Transitioning into IT allowed Wisse to gain insight into both the operations and technology of hotels, and he firmly believes in ensuring that IT can speak a language that guests can understand. “Guest-facing IT has to make sense,” he says. “It’s no good having a purely technical person responsible for guest satisfaction. I think my experience has put me in a good position to ensure hotels are strong technically and in terms of guest satisfaction.”
After a track record of impressive work in the Austrian capital, Wisse caught the Dubai’s eye. In January 2014, he was offered yet another exciting international move, this time as Director of IT for Accor Hotels Middle East. Now in charge of the IT for 10 countries – comprising 73 hotels, and with “60 more projects in the pipeline” – this is the largest portfolio that Wisse has ever been responsible for.
He is currently getting his teeth into a range of exciting projects, including the delivery of Accor’s regional digital strategy, as well as introducing new guest and staff services. He is also relishing the challenge of ensuring the company’s regional hotels comply with rigorous PCI standards. “I like that it’s not a pure IT issue,” he says. “Any aspect of dealing with cardholder data is stringent. Client data is critical, and we have to be on the ball in terms of IT and operations to ensure we meet these requirements.”

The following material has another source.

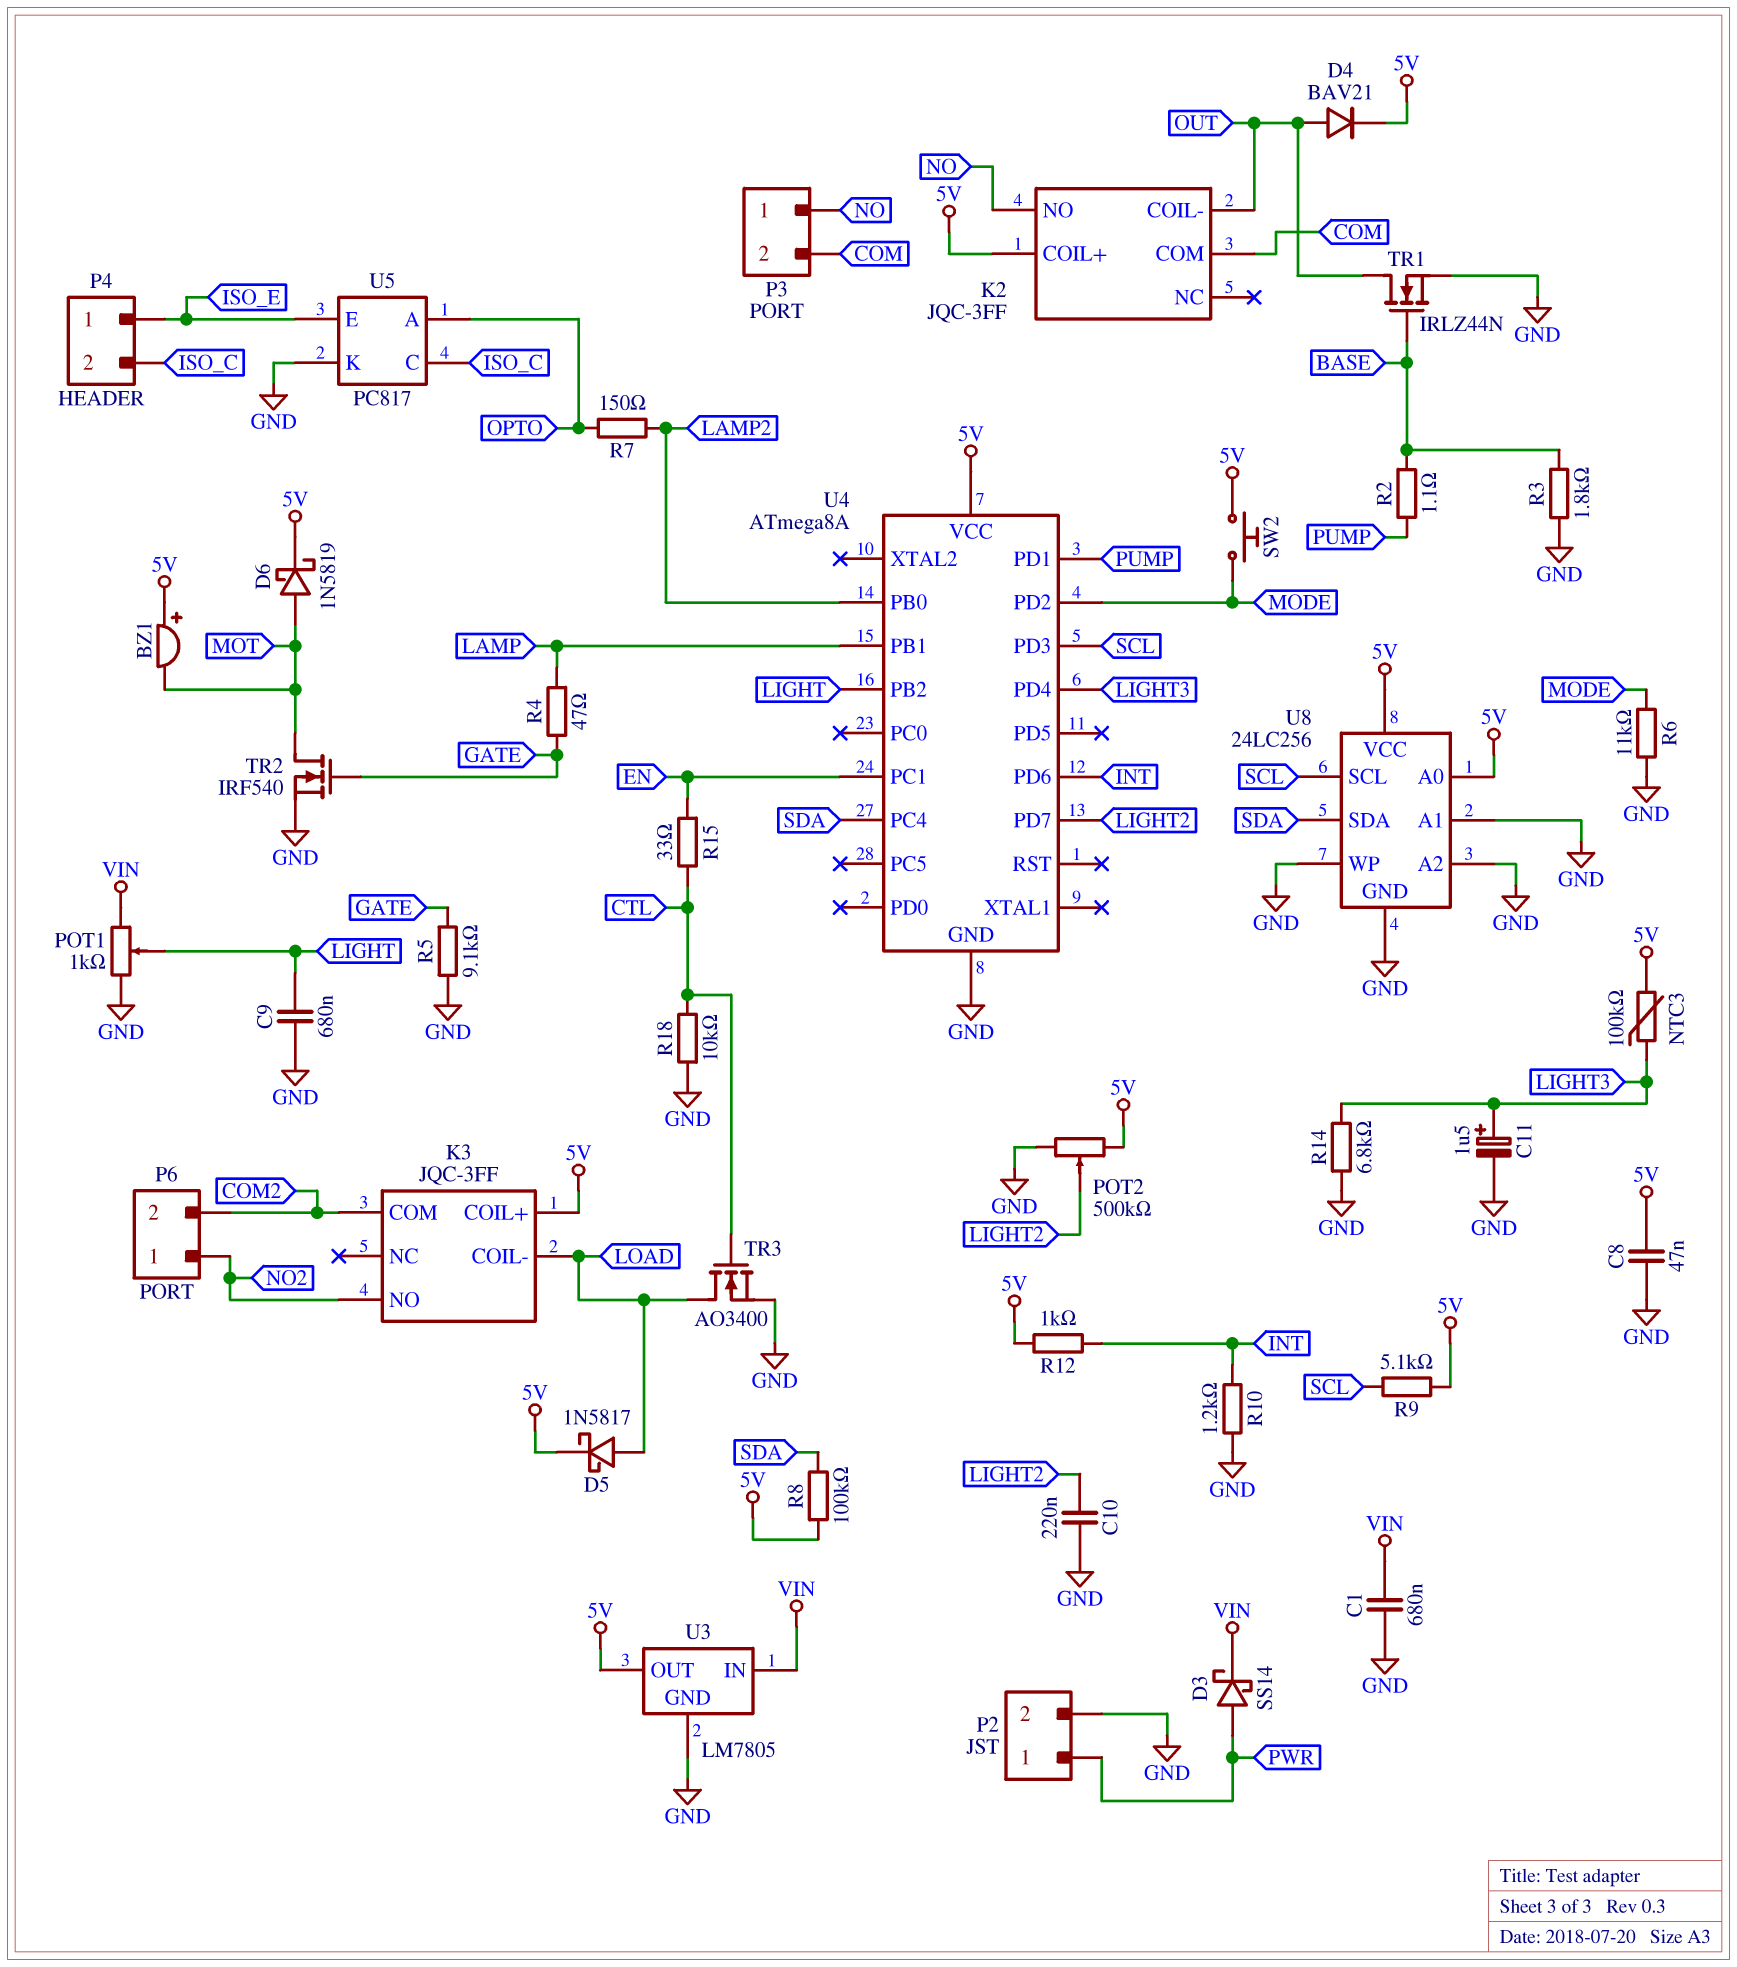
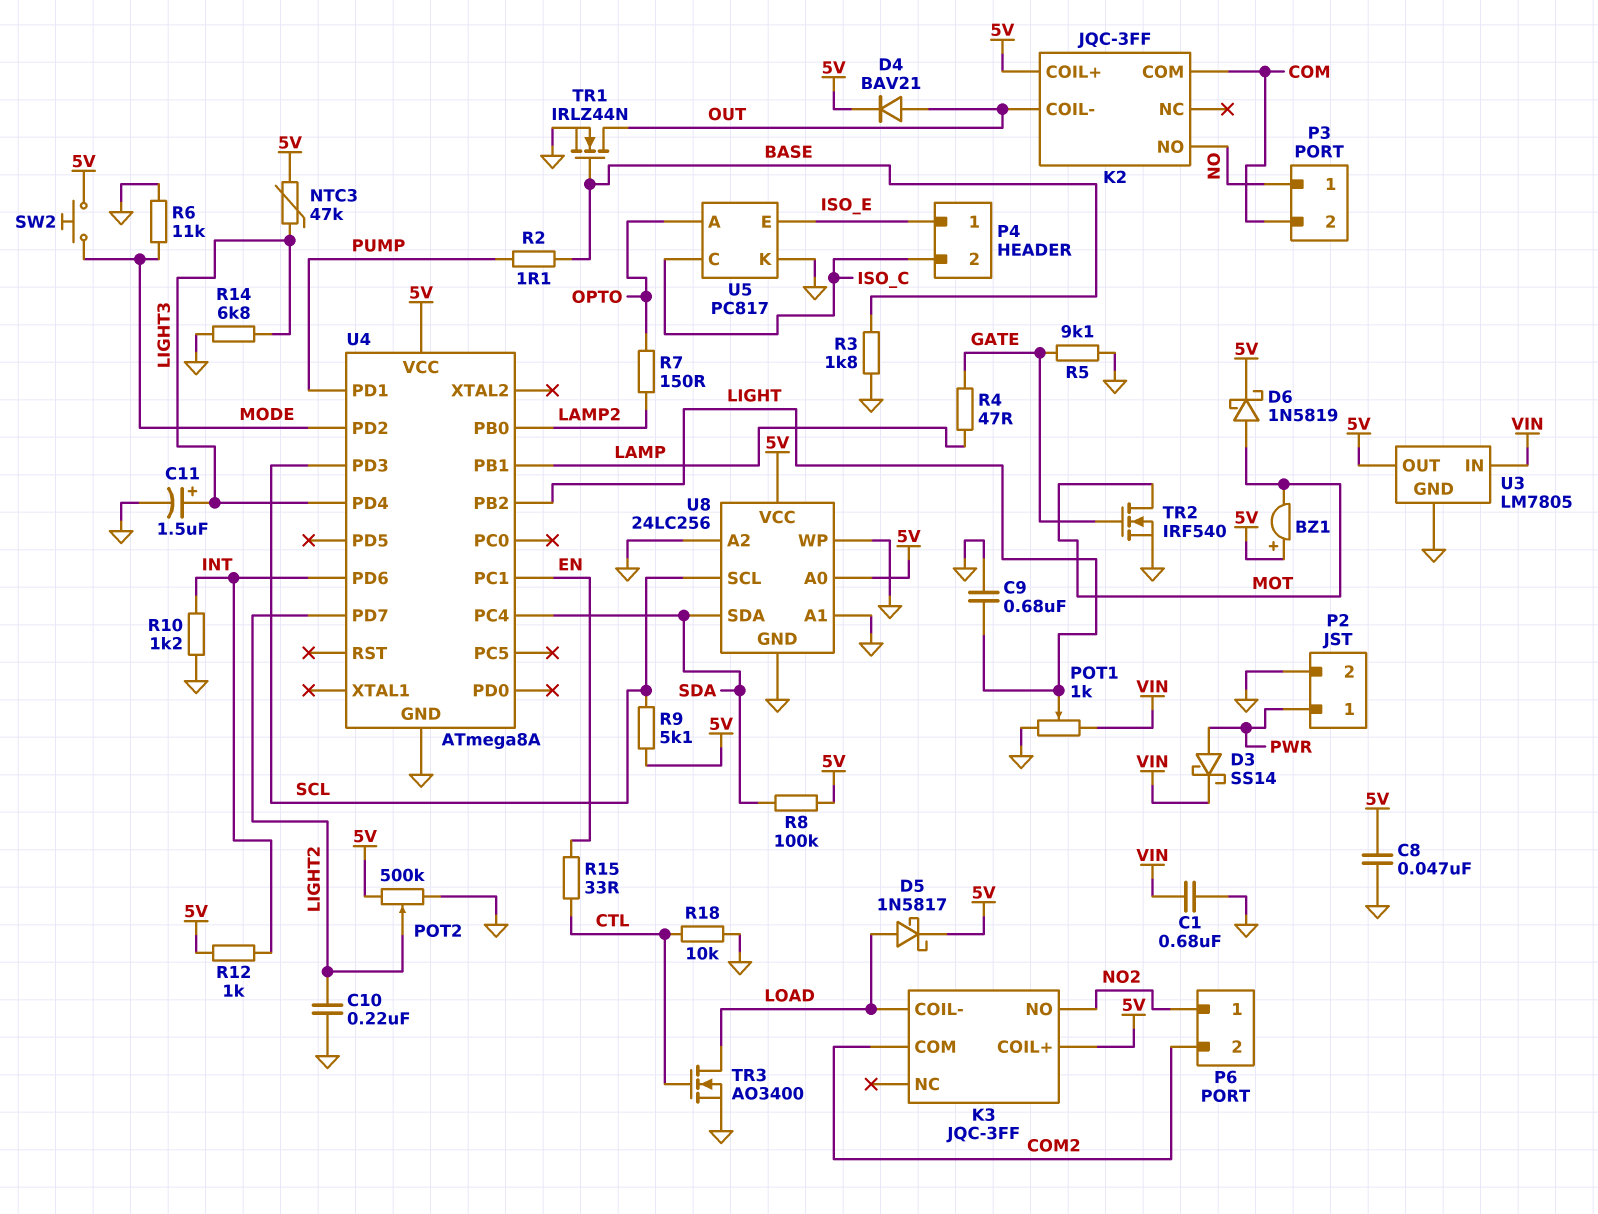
NTC3: 100k (5V, LIGHT3) -> 47k (5V, LIGHT3)

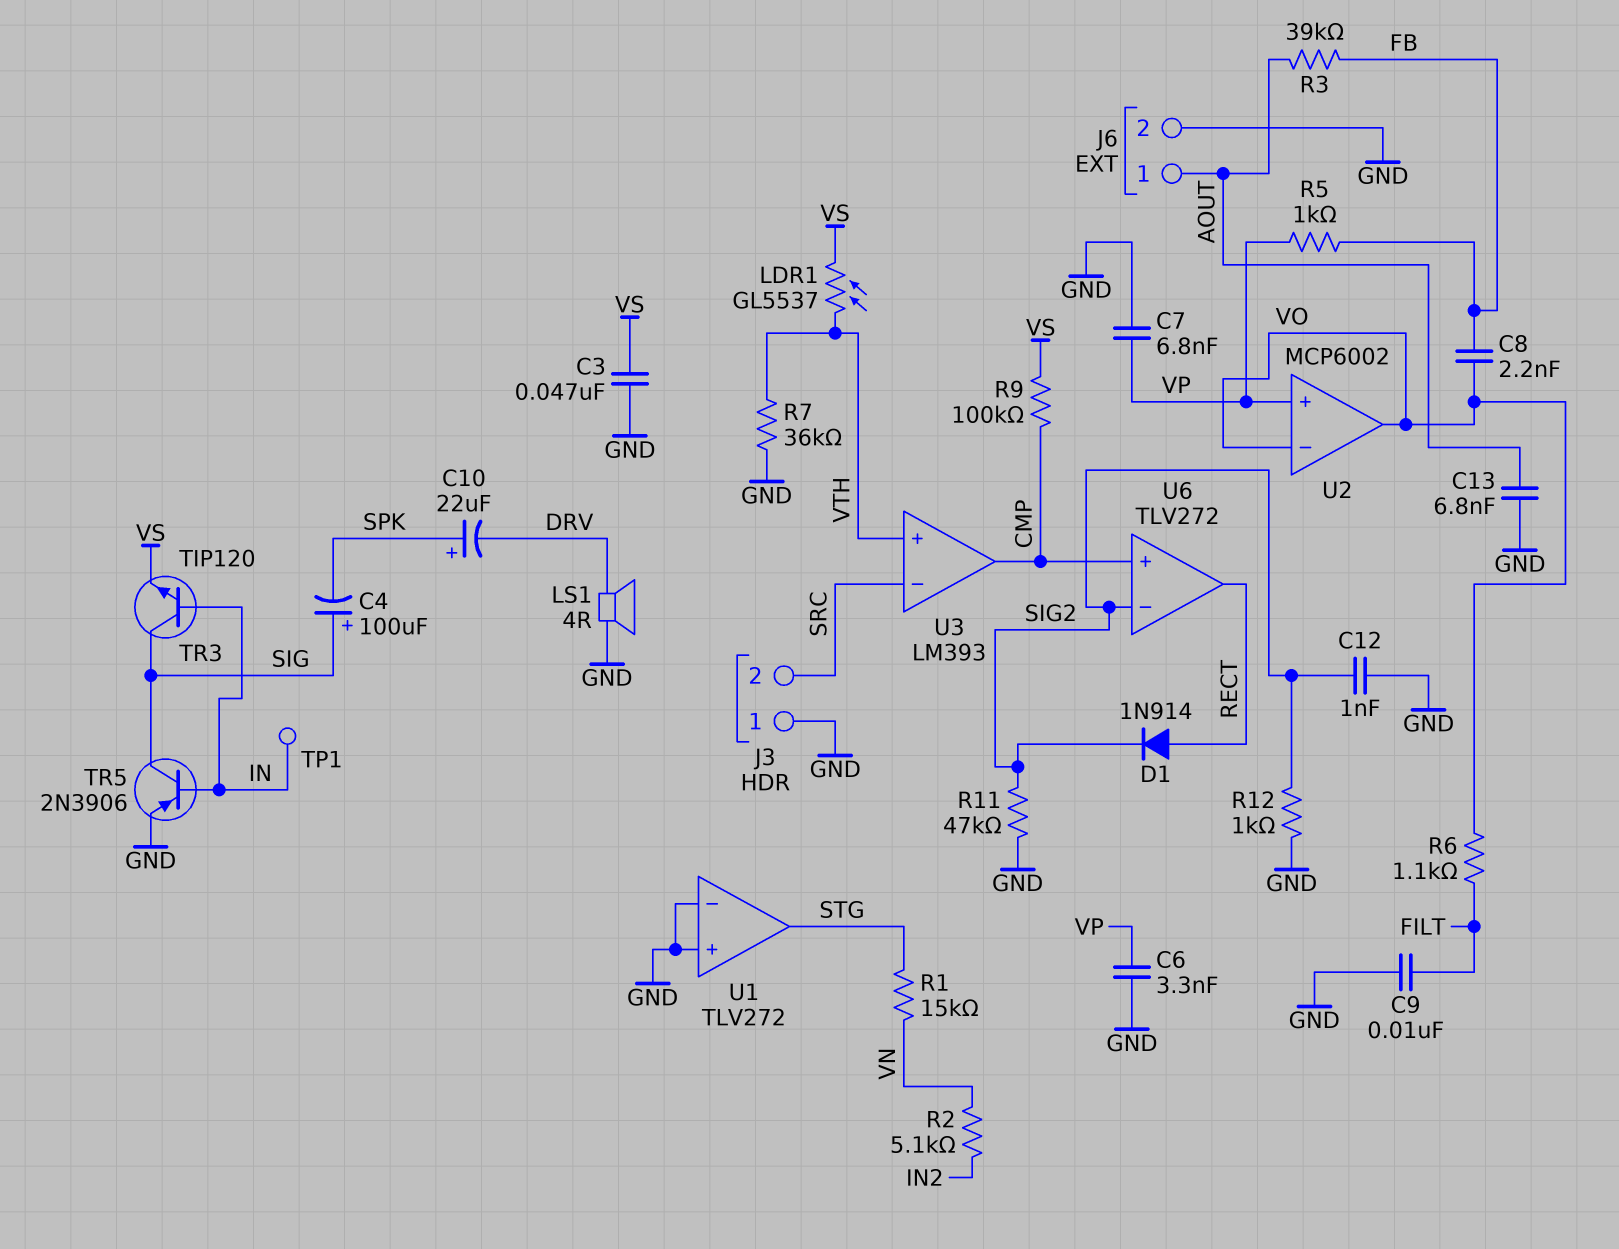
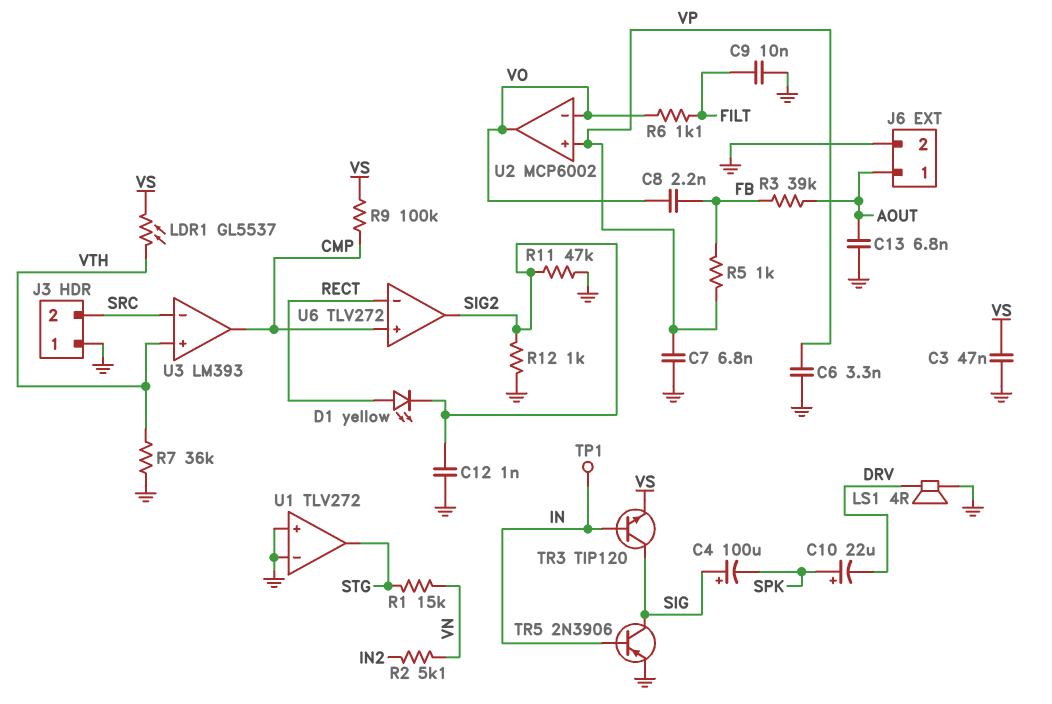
D1: diode 1N914 (A RECT, K SIG2) -> LED yellow (A RECT, K SIG2)
U6 pin in-: SIG2 -> RECT
U6 pin out: RECT -> SIG2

Guests are not the only audience that have to be impressed in Wisse’s industry. His experience in hospitality has painted a clear picture of the broad range of figures to whom he is accountable. “I have four types of clients,” he says. “Suffice to say the guests are top priority. I also have to provide services that our staff use. The interests of the owners of the property have to be respected. And let’s not forget the purpose of any business is to make money, so that shareholders have to be considered too.”
A fan of the business landscape in the Middle East, Wisse has already grown fond of the dynamic pace of development. “The scale of projects and services here is fantastic,” he says. He also believes the region is misrepresented worldwide, with many people harbouring incorrect perceptions of the GCC. “I think there are a lot of misconceptions about the Middle East,” he says. Having met his wife in “fine city” – both in terms of its culture and its penchant for penalties – Singapore, Wisse is an advocate of respecting your host. “There may be rules that are slightly different to elsewhere in the world, but people who don’t want to, don’t have to stay here. It’s important to respect the culture of the place you reside.”
Not an advocate of conservative approaches to work, WIsse believes in the value of learning through experience. “I firmly believe that you need to make mistakes, then learn from them,” he says. “That being said I also believe that it’s important to channel your energy into battles that are winnable, and in ways that you can make a difference. It’s futile to waste your time on unimportant things.”